How to pop a list item in Cython?

Simon King

unread,

Oct 19, 2011, 10:26:37 AM10/19/11

to sage-support

Hi!

I found that L.pop(0) (where L is a list) tends to be relatively slow
in Cython - even if L is cdefined as list.

Google pointed me to some discussion about a Cython optimisation for
L.pop(0), but it is not clear to me whether the optimisation actually
made it into Sage. Can you tell me the status?

Can you show me a way to be faster than what Cython makes of L.pop(0)?
What I found (see below) is faster on small lists, but not so good on
longer lists. Also it doesn't change the list in place.

Best regards,
Simon

%cython
include "python.pxi"
cpdef f(list l):
return l.pop(0),l
cpdef g(list l):
return l[0], PyList_GetSlice(l,1,PyList_GET_SIZE(l))

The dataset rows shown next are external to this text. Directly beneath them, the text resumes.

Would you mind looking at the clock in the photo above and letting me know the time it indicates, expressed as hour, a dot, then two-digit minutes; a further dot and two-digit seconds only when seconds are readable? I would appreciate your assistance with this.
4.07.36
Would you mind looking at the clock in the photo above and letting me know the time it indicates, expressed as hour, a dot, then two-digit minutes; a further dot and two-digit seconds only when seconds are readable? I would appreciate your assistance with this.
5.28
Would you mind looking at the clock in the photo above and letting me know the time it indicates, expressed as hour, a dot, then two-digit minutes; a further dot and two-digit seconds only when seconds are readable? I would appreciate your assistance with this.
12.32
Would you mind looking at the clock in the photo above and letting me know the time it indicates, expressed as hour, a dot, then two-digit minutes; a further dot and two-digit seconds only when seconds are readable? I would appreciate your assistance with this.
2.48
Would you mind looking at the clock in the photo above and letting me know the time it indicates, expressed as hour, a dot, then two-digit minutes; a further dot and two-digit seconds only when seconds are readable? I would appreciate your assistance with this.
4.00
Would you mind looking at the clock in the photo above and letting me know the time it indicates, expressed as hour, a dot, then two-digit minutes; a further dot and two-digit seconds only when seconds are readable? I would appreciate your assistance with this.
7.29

g is faster than f for lists of size 60, at least on sagenb. I am
aware that g does not change l in place - actually I would prefer if
it did.

Simon King

unread,

Oct 19, 2011, 1:49:56 PM10/19/11

to sage-support

It might be a good idea to use collections.deque, not lists. First
tests seem to indicate that their popleft() is faster than a list's
pop(0).

Alexander Juarez

unread,

Oct 19, 2011, 1:58:24 PM10/19/11

to sage-s...@googlegroups.com

I think I found the collections.deque() to be faster that than the
list.pop() which makes sense if the list is implemented as a linked
list object. And the collections uses a array implementation.

Sent from my iPhone

> --
> To post to this group, send email to sage-s...@googlegroups.com
> To unsubscribe from this group, send email to sage-support...@googlegroups.com
> For more options, visit this group at http://groups.google.com/group/sage-support
> URL: http://www.sagemath.org

Simon King

unread,

Oct 19, 2011, 2:57:02 PM10/19/11

to sage-support

Simon King

unread,

Oct 19, 2011, 3:42:44 PM10/19/11

to sage-support

Hi Alexander and all,

First of all, sorry that I posted twice the same - google groups
reported an error when I first tried to post.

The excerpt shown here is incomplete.